As you can guess, this query fetches all the customer records that have the country value of "USA". Now, behind the scenes, LINQ to SQL executes the following SQL statement to get the records (easy to see using the SQL Server tracing utility):

exec sp_executesql N'SELECT [t0].[CustomerID], [t0].[CompanyName],
[t0].[ContactName], [t0].[ContactTitle], [t0].[Address],
[t0].[City], [t0].[Region], [t0].[PostalCode], [t0].[Country],
[t0].[Phone], [t0].[Fax]
FROM [dbo].[Customers] AS [t0]
WHERE [t0].[Country] = @p0',
N'@p0 nvarchar(3)',@p0=N'USA'

As you can see, the filtering for the customers occurs on the database server.

Next, let's change the query to use PLINQ by simply adding the ".AsParallel()" method call after the customer table object in Visual Studio 2010:

Using PLINQ in Visual Studio 2010

This is the new C# code for the PLINQ query:

var cust = from c in cntx.Customers.AsParallel()
           where c.Country == "USA"
           select c;

But how would you guess PLINQ would execute the SQL query if the aim is to enable the client computer to use multiple threads to process the results?
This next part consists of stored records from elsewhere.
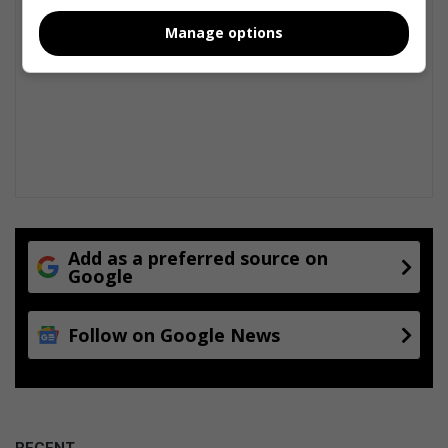
Manage options
Add as a preferred source on
Google
Follow on Google News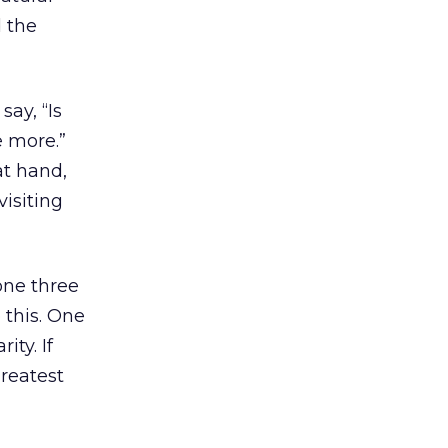
d the
say, “Is
e more.”
at hand,
isiting
one three
 this. One
ity. If
Greatest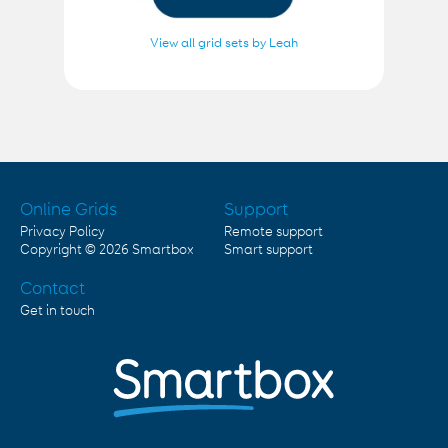
View all grid sets by Leah
Online Grids
Support
Privacy Policy
Remote support
Copyright © 2026
Smartbox
Smart support
Contact
Get in touch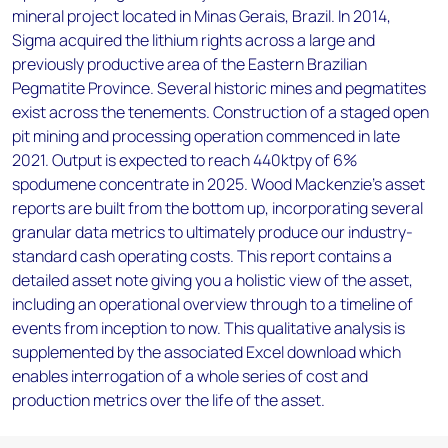
mineral project located in Minas Gerais, Brazil. In 2014,
Sigma acquired the lithium rights across a large and
previously productive area of the Eastern Brazilian
Pegmatite Province. Several historic mines and pegmatites
exist across the tenements. Construction of a staged open
pit mining and processing operation commenced in late
2021. Output is expected to reach 440ktpy of 6%
spodumene concentrate in 2025. Wood Mackenzie’s asset
reports are built from the bottom up, incorporating several
granular data metrics to ultimately produce our industry-
standard cash operating costs. This report contains a
detailed asset note giving you a holistic view of the asset,
including an operational overview through to a timeline of
events from inception to now. This qualitative analysis is
supplemented by the associated Excel download which
enables interrogation of a whole series of cost and
production metrics over the life of the asset.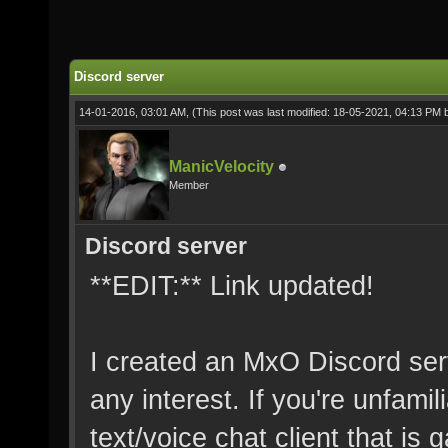
Discord server
14-01-2016, 03:01 AM,
(This post was last modified: 18-05-2021, 04:13 PM
ManicVelocity
Member
Discord server
**EDIT:** Link updated!
I created an MxO Discord serv
any interest. If you're unfamil
text/voice chat client that is g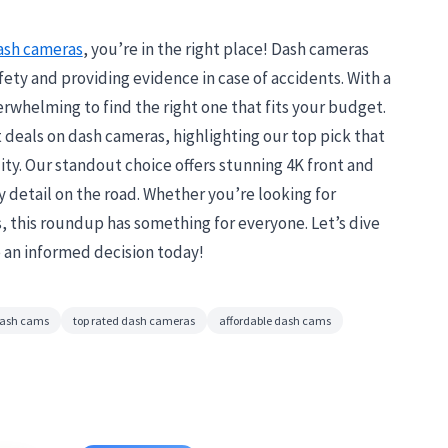
ash cameras
, you’re in the right place! Dash cameras
fety and providing evidence in case of accidents. With a
verwhelming to find the right one that fits your budget.
t deals on dash cameras, highlighting our top pick that
ity. Our standout choice offers stunning 4K front and
 detail on the road. Whether you’re looking for
this roundup has something for everyone. Let’s dive
 an informed decision today!
dash cams
top rated dash cameras
affordable dash cams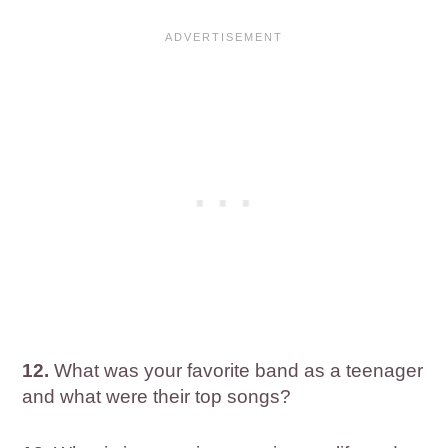
12.
What was your favorite band as a teenager
and what were their top songs?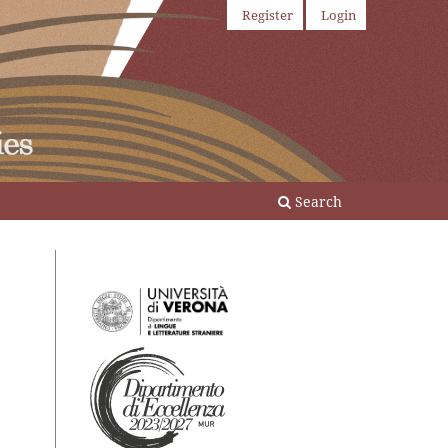
Register
Login
Search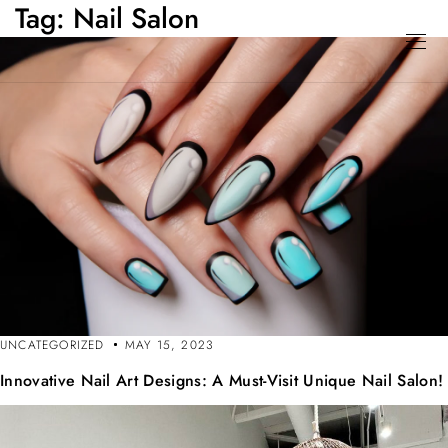
Tag:
Nail Salon
UNCATEGORIZED
MAY 15, 2023
Innovative Nail Art Designs: A Must-Visit Unique Nail Salon!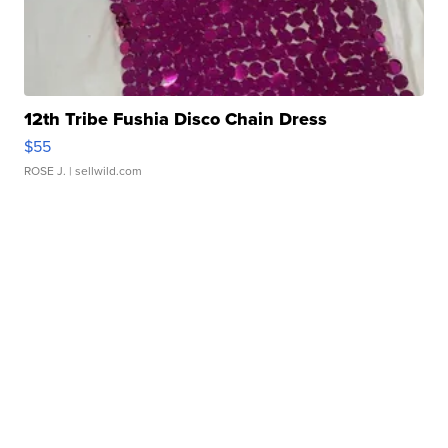
12th Tribe Fushia Disco Chain Dress
$55
ROSE J.
| sellwild.com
Well, to solution is to do the country filtering on the client. In deed, this is reflected in the SQL statement, which now becomes:

SELECT [t0].[CustomerID], [t0].[CompanyName], [t0].[ContactName],
[t0].[ContactTitle], [t0].[Address], [t0].[City], [t0].[Region],
[t0].[PostalCode], [t0].[Country], [t0].[Phone], [t0].[Fax]
FROM [dbo].[Customers] AS [t0]

As you can see, the SQL query changes quite a bit. The results are naturally the same, but the processing (filtering) changes from the server to the client. If you have 100 records in the customers table, you won't probably see much difference in processing time, network utilization or memory usage. But if you had 1,000,000 records, things would change.

This is not necessarily a bad thing, but you have to understand the consequences of using PLINQ. Using it should be decision you make after judging the effects.